The 2017 Whitney Biennial will feature work by three Artadia Awardees: Irena Haiduk (2015 Chicago), Park McArthur (2015 New York), and Cauleen Smith (2015 Chicago). The biennial is curated by Christopher Y. Lew, Associate Curator, Whitney Museum of American Art, and Mia Locks, Independent Curator. Lew served as a juror for the 2014 Atlanta Artadia Awards. According to the Whitney’s official announcement, “[t]he formation of self and the individual’s place in a turbulent society.” This will be the first year that the biennial will be held in the new building.

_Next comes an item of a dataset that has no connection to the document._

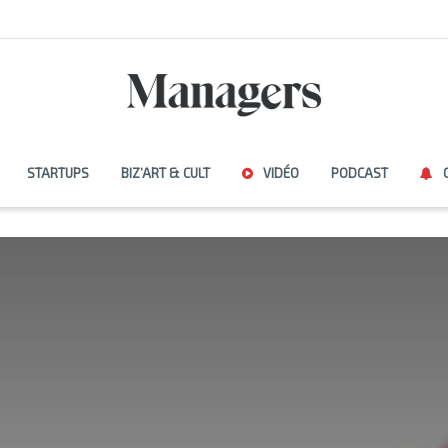
STARTUPS
BIZ’ART & CULT
VIDÉO
PODCAST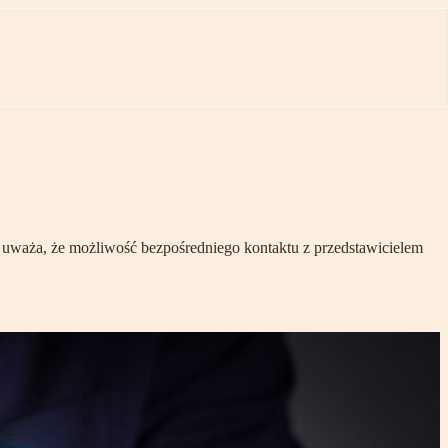
 uważa, że możliwość bezpośredniego kontaktu z przedstawicielem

Irena Haiduk’s multi-faceted works reach beyond their anchors in Balkan history to mingle with other corrosive forces and slice away at the well-fed bodies of power. She has exhibited at the Institute for Contemporary Art, Philadelphia; the Museum of Contemporary Art Chicago; Museum of Arts and Design, New York; Reva and David Logan Center for the Arts at University of Chicago; AKUD, Berlin; the 4th Athens Biennale; and other locations. A monograph of her writing, SPELLS, has just been published Sternberg Press. Haiduk teaches at Northwestern University.

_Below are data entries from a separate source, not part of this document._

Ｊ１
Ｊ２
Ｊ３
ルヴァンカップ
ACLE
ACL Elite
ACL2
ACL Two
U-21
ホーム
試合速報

Park McArthur was born in 1984 in North Carolina and lives and works in New York City. She received her BA in 2006 from Davidson College, Davidson, North Carolina and her MFA (Summa Cum Laude) in 2009 from the University of Miami, Miami, FL. McArthur studied at the Whitney Museum Independent Study Program, New York, NY in 2011 and 2012, and at Skowhegan School of Painting and Sculpture, Skowhegan, ME in 2012. Recent solo exhibitions include Poly, Chisenhale Gallery, London, UK, 2016 and Ramps, ESSEX STREET, New York, NY. McArthur served as a guest curator on the Brooklyn Museum exhibition Beverly Buchanan—Ruins and Rituals in 2016.

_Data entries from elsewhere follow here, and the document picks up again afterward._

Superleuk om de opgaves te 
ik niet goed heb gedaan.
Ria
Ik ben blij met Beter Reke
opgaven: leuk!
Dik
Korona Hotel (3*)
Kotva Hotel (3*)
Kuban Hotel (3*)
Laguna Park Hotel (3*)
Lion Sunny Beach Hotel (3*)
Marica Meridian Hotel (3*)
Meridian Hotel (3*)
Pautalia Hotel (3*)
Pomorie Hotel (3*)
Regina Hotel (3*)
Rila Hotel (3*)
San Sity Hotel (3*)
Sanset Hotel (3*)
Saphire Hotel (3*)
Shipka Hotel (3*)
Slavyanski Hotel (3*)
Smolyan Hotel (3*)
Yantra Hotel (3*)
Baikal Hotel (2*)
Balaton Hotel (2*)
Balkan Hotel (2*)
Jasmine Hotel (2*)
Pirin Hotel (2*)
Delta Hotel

Cauleen Smith, born in Riverside, California in 1967, is an interdisciplinary artist whose work reflects upon the everyday possibilities of the imagination. Operating in multiple materials and arenas, Smith roots her work firmly within the discourse of mid-twentieth-century experimental film. Drawing from structuralism, third world cinema, and science fiction, she makes things that deploy the tactics of these disciplines while offering a phenomenological experience for spectators and participants. Her films, objects, and installations have been featured in group exhibitions. Studio Museum of Harlem, Houston Contemporary Art Museum; Yerba Buena Center for Art, and the New Museum, New York, D21 Leipzig and Decad, Berlin. She has had solo shows for her films and installations at The Kitchen, MCA Chicago, Threewalls, Chicago. She shows her drawings and 2D work with Corbett vs. Dempsey. Smith is the recipient of several grants and awards including the Rockefeller Media Arts Award, Creative Capital Film /Video, Chicago 3Arts Grant, and the Foundation for Contemporary Arts, and Ruaschenberg Residency. She earned a BA in Creative Arts from San Francisco Sate University and an MFA from the University of California, Los Angeles School of Theater Film and Television. Smith is based in the great city of Chicago and serves as faculty for the Vermont College of Fine Arts low-residency MFA program.